* [PROBLEM DESCRIPTION]: Write out the line that contains "index tip: (51, 105)" and every line after it through the end of the entries, exactly as given and with no other lines.
* * *
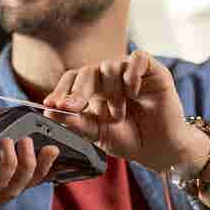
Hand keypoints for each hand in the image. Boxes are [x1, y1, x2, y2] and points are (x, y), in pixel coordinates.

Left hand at [0, 125, 58, 209]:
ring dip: (26, 165)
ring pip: (13, 189)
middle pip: (18, 191)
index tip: (49, 154)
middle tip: (51, 149)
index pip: (11, 187)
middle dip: (38, 170)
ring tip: (28, 143)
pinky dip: (8, 164)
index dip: (34, 173)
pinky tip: (10, 146)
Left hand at [44, 51, 208, 171]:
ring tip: (119, 115)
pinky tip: (133, 92)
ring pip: (110, 66)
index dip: (61, 91)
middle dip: (79, 91)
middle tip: (74, 108)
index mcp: (94, 90)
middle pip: (88, 70)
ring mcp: (132, 72)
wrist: (160, 150)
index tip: (51, 105)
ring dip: (111, 93)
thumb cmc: (130, 140)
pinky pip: (137, 59)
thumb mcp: (97, 133)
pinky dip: (131, 74)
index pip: (72, 79)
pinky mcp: (153, 70)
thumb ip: (75, 122)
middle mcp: (111, 78)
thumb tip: (49, 112)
* * *
* [EXERCISE SOLUTION]:
index tip: (51, 105)
ring dip: (111, 93)
thumb cmc: (130, 140)
pinky pip: (137, 59)
thumb mcp: (97, 133)
pinky dip: (131, 74)
index pip: (72, 79)
pinky mcp: (153, 70)
thumb ip: (75, 122)
middle mcp: (111, 78)
thumb tip: (49, 112)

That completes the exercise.